Racism claims probed at Middleboro High School

Alice C. Elwell

The high school is under investigation by the U.S. Department of Education's Office of Civil Rights for lack of action on racial discrimination incidents.

The allegations involve remarks made to students by former football coach David DeFelice, who denied the allegations, but said he could not comment while the investigation is ongoing.

David Thomas, from the Washington, D.C., Office of Civil Rights, said the investigation was launched because the school “failed to respond to some racial harassment incidents.”

The parent who filed the complaint declined to be interviewed, but parent Elaine Wright, who is familiar with the allegations, said her son, who is black, was also the victim of racist remarks made by DeFelice.

Wright, a white parent, said her son, who is Haitian, had been singled out because of color.

Since the complaint was filed in November, “miraculously things have gotten better,” Wright said.

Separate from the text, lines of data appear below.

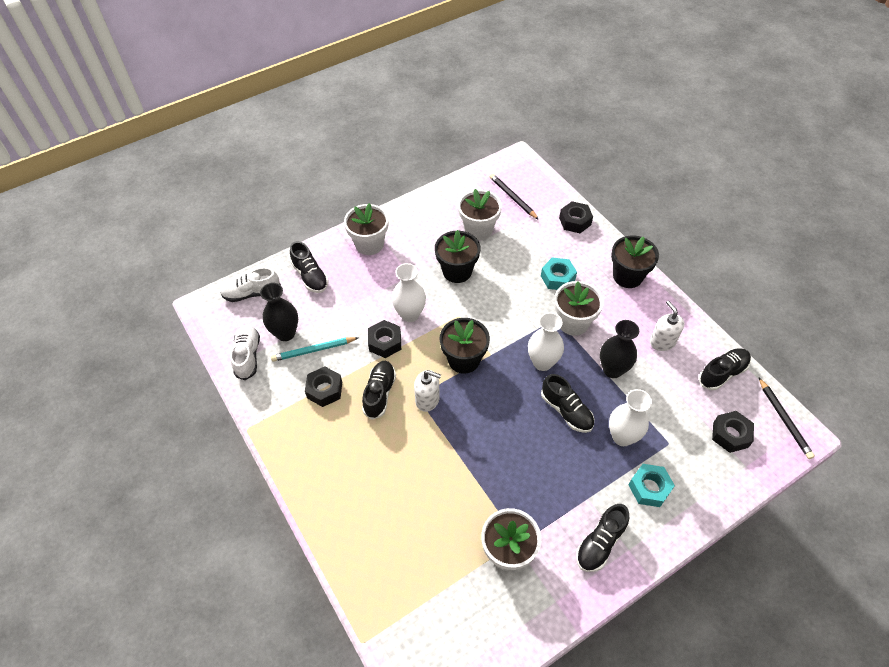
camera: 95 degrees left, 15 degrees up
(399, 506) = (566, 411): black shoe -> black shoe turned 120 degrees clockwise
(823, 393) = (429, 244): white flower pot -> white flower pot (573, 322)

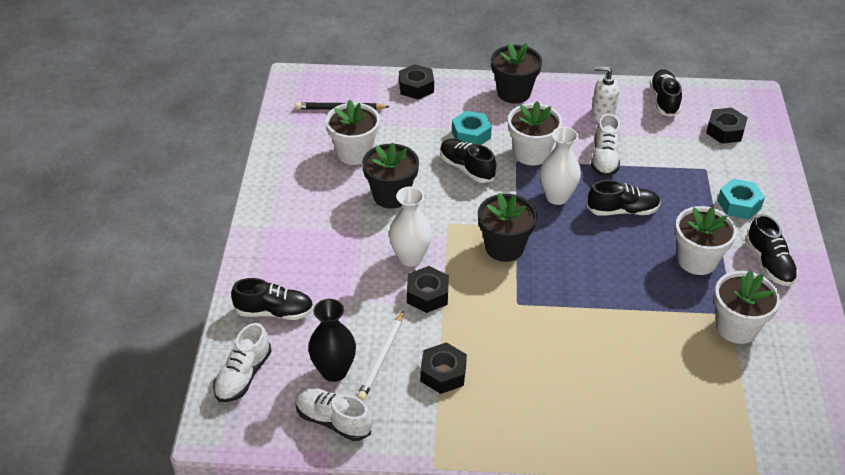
camera: 55 degrees left, 10 degrees down
(313, 350) = (381, 358): turquoise pencil -> white pencil
(369, 244) = (282, 241): white flower pot -> white flower pot (697, 260)
(379, 393) = (488, 331): black shoe -> black shoe (467, 168)
(427, 400) = (528, 298): white soap dispenser -> none
(612, 370) = (604, 158): black vase -> white shoe
(622, 437) = (677, 192): white vase -> none
(784, 419) = (734, 95): black pencil -> none

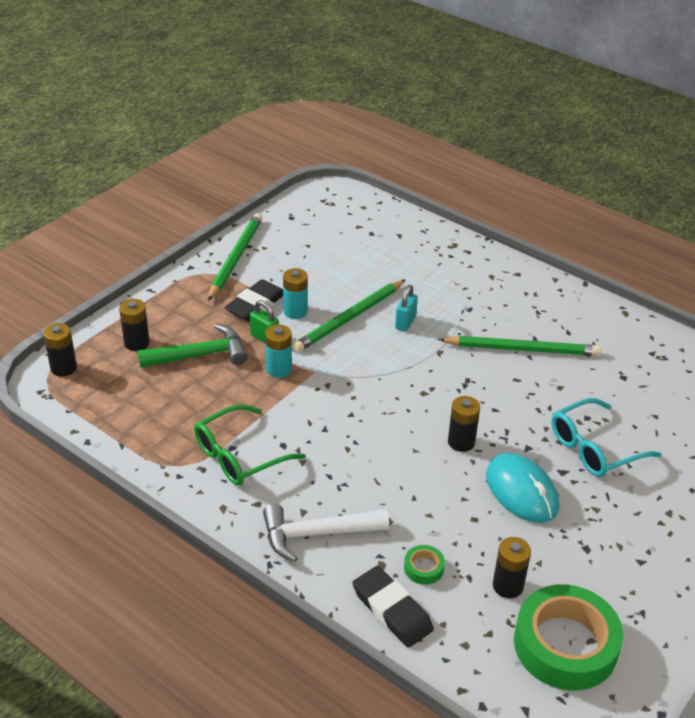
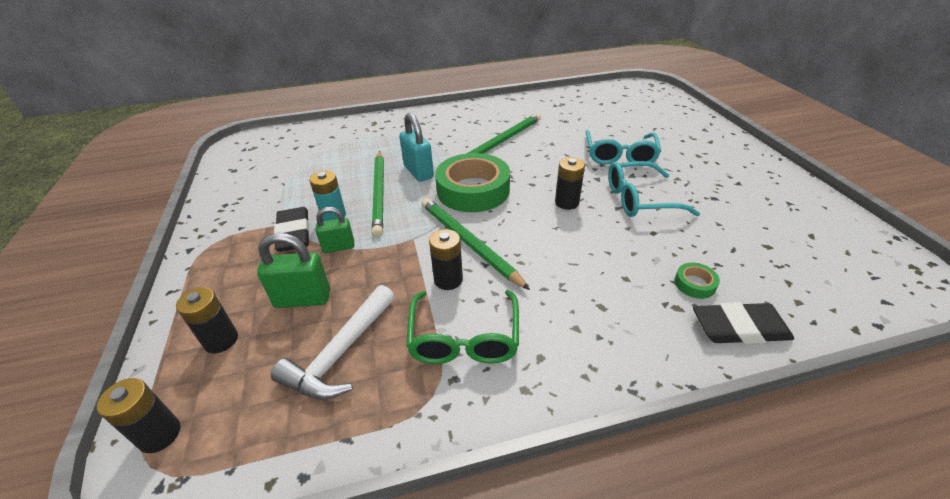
camera: 50 degrees left, 0 degrees up
(200, 355) = (303, 299): green hammer -> green padlock
(235, 258) = (225, 218): green pencil -> green pencil (468, 243)
(279, 369) = (385, 257): turquoise battery -> none
(316, 534) = (612, 333): white hammer -> white hammer (340, 353)
(405, 323) = (418, 172): turquoise padlock -> turquoise padlock, size x1.52
(507, 586) = (737, 249): black battery -> black battery (448, 280)
(521, 491) = (639, 199): turquoise mouse -> turquoise glasses
(565, 645) = (813, 249): green tape -> green tape (473, 190)

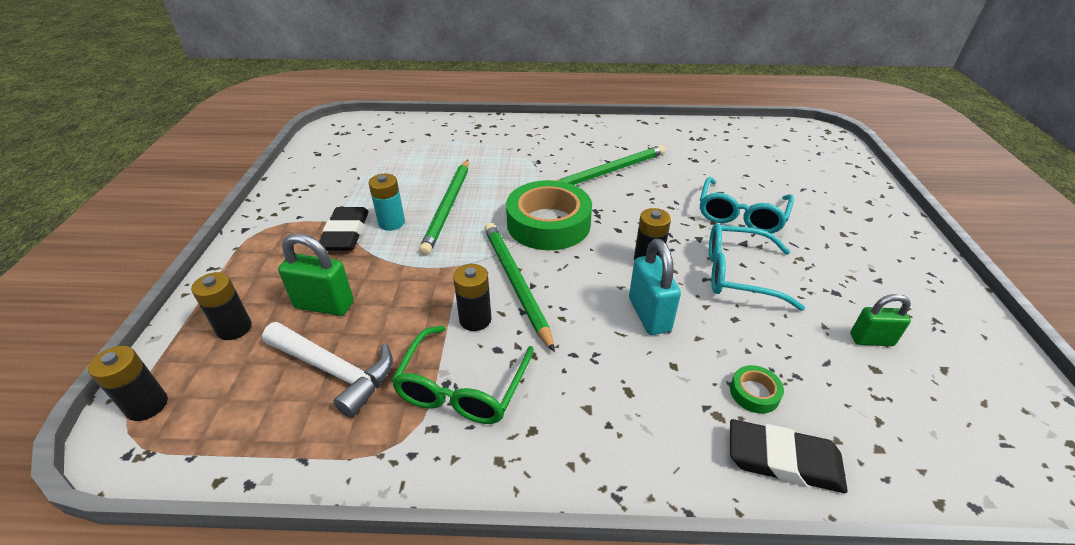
camera: 15 degrees right, 0 degrees up
(339, 247) = (382, 258): green padlock -> green padlock (871, 340)
(340, 353) = (335, 371): white hammer -> white hammer turned 105 degrees counterclockwise
(418, 172) = (499, 191): turquoise padlock -> turquoise padlock (649, 315)

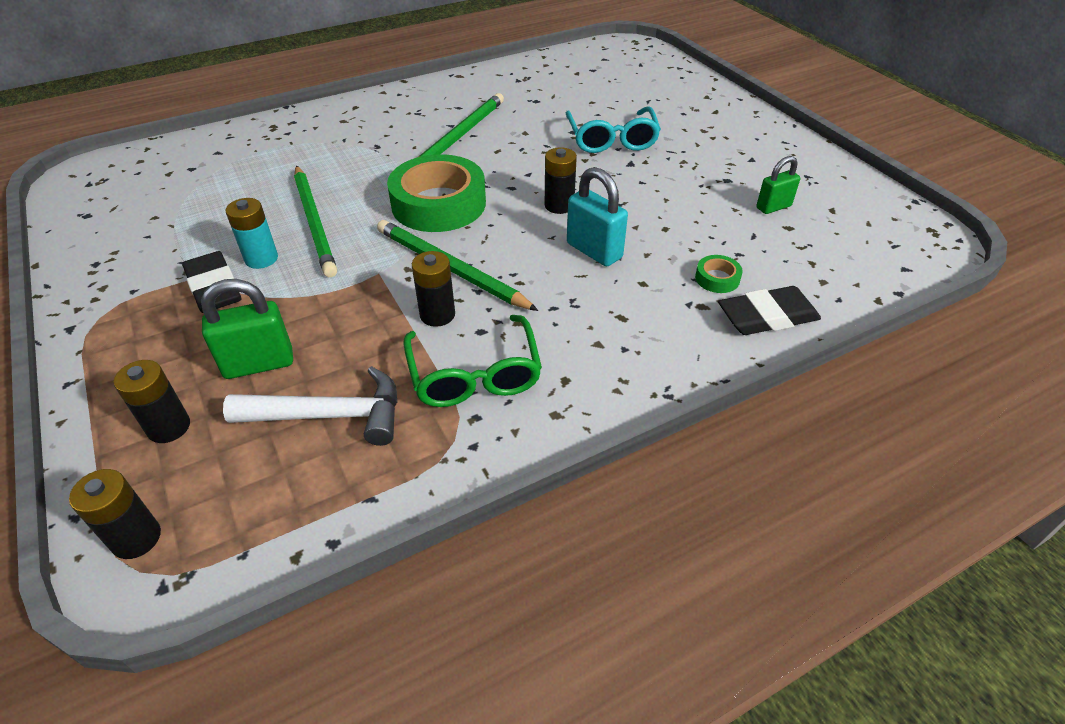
camera: 30 degrees left, 5 degrees up
(738, 274) = (643, 191): turquoise glasses -> none

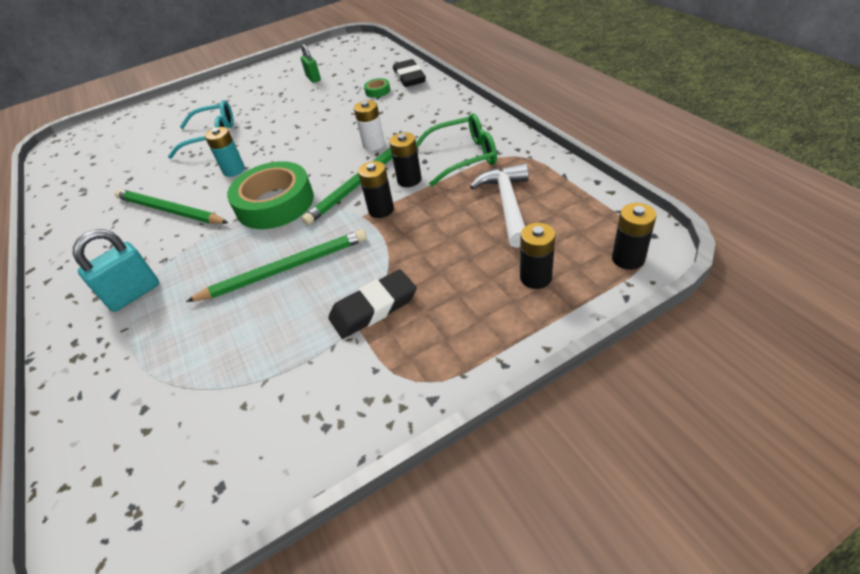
camera: 85 degrees left, 0 degrees up
(259, 364) = (465, 250): green padlock -> none
(261, 259) = (335, 288): turquoise battery -> turquoise battery (234, 170)
(544, 279) = (374, 145): none -> white battery
(559, 205) = (292, 149): black battery -> black battery (381, 210)
(594, 251) = (347, 130): turquoise padlock -> turquoise padlock (134, 294)

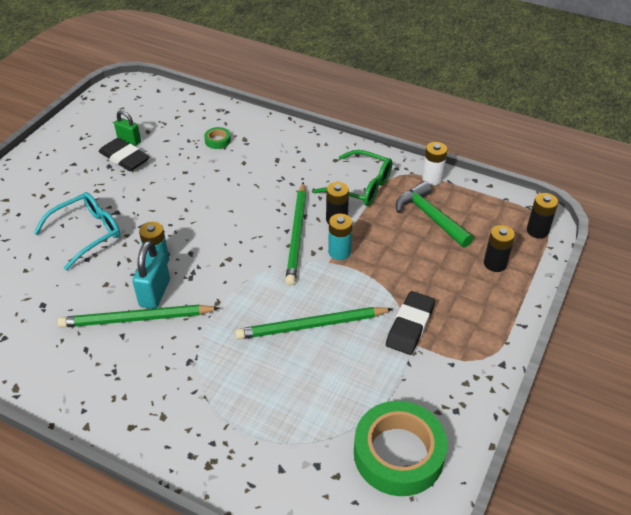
camera: 40 degrees left, 0 degrees up
(134, 294) = (198, 398): turquoise padlock -> turquoise padlock (155, 293)
(275, 203) = (238, 277): green tape -> green tape (398, 453)
(285, 269) = (311, 325): green pencil -> green pencil turned 135 degrees counterclockwise
(374, 145) = (272, 196): white battery -> white battery (432, 178)
(381, 210) = (339, 252): black battery -> turquoise battery
(409, 77) = (234, 119): black eraser -> black eraser (124, 158)
(463, 157) = (361, 186): green glasses -> green glasses turned 75 degrees clockwise
(507, 204) = (430, 216): white hammer -> green hammer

She said DeFelice resigned his position as coach over the allegations, but DeFelice denies that is the reason.

One example of racism, Wright contends, was DeFelice's custom of separating the white players from the black players and having them play against each other at practice.

The Enterprise obtained a copy of the complaint under the Freedom of Information Act, but names were omitted.

According to the complaint, the coach made offending comments such as, “Don't be too hard on him, blacks learn slower than whites.”

The complaint goes on to report that a group of parents met with Athletic Director David Paling, Principal Katherine Flaherty and School Superintendent Robert M. Sullivan, but the allegations were “dismissed.”

The complaint also said the coach called all the players, black and white, “unimaginable names” that included “loser, moron, phonies and worthless.”

The complaint says the coach continued name calling off the field and in the classroom.

DeFelice declined to discuss the allegations, “out of respect for the process, while it's under investigation.”

He did clarify his resignation, saying, “I had resigned as head coach before the season began. The allegations have nothing to do with my resignation.”

DeFelice said the team made great strides in his six years as head coach, “but the last two seasons fell far short of our goals. I felt it was time for someone else to take the next stretch.”

“Oh my God,” said former student Chelsea James, 22, when she heard about the allegations.

James had many classes with DeFelice during her four years at Middleboro High School.

The young black woman is no stranger to racism, saying, “I've experienced a lot of racism and been the victim of plenty of hate crimes, due to ignorance in that school, and I didn't like it.”

But she calls the allegations against DeFelice “ridiculous.”

“It's shameful, I can almost guarantee it's a false accusation,” James said.

Superintendent Robert M. Sullivan said he received the complaint, but out of respect for the investigation he declined to comment.

“I am cooperating with the Office of Civil Rights and providing everything requested well within the time frame,” he said.